### Your instructions
An answer that reproduces all the entries exactly is what is needed.
┌────────
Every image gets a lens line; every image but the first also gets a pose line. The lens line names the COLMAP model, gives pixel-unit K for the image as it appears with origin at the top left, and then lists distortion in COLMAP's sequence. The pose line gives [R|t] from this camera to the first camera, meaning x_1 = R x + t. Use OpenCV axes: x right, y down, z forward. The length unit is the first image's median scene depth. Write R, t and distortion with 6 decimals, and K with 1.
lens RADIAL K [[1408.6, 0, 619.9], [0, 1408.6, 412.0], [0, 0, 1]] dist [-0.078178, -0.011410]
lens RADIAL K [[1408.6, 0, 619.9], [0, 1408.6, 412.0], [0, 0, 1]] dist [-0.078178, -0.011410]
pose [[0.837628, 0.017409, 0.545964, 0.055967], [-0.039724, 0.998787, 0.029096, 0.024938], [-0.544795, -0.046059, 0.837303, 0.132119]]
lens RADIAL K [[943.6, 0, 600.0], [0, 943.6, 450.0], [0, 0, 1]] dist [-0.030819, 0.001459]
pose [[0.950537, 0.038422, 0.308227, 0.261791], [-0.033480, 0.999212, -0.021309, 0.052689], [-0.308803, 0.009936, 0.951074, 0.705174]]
└────────
### Answer section
Every image gets a lens line; every image but the first also gets a pose line. The lens line names the COLMAP model, gives pixel-unit K for the image as it appears with origin at the top left, and then lists distortion in COLMAP's sequence. The pose line gives [R|t] from this camera to the first camera, meaning x_1 = R x + t. Use OpenCV axes: x right, y down, z forward. The length unit is the first image's median scene depth. Write R, t and distortion with 6 decimals, and K with 1.
lens RADIAL K [[1408.6, 0, 619.9], [0, 1408.6, 412.0], [0, 0, 1]] dist [-0.078178, -0.011410]
lens RADIAL K [[1408.6, 0, 619.9], [0, 1408.6, 412.0], [0, 0, 1]] dist [-0.078178, -0.011410]
pose [[0.837628, 0.017409, 0.545964, 0.055967], [-0.039724, 0.998787, 0.029096, 0.024938], [-0.544795, -0.046059, 0.837303, 0.132119]]
lens RADIAL K [[943.6, 0, 600.0], [0, 943.6, 450.0], [0, 0, 1]] dist [-0.030819, 0.001459]
pose [[0.950537, 0.038422, 0.308227, 0.261791], [-0.033480, 0.999212, -0.021309, 0.052689], [-0.308803, 0.009936, 0.951074, 0.705174]]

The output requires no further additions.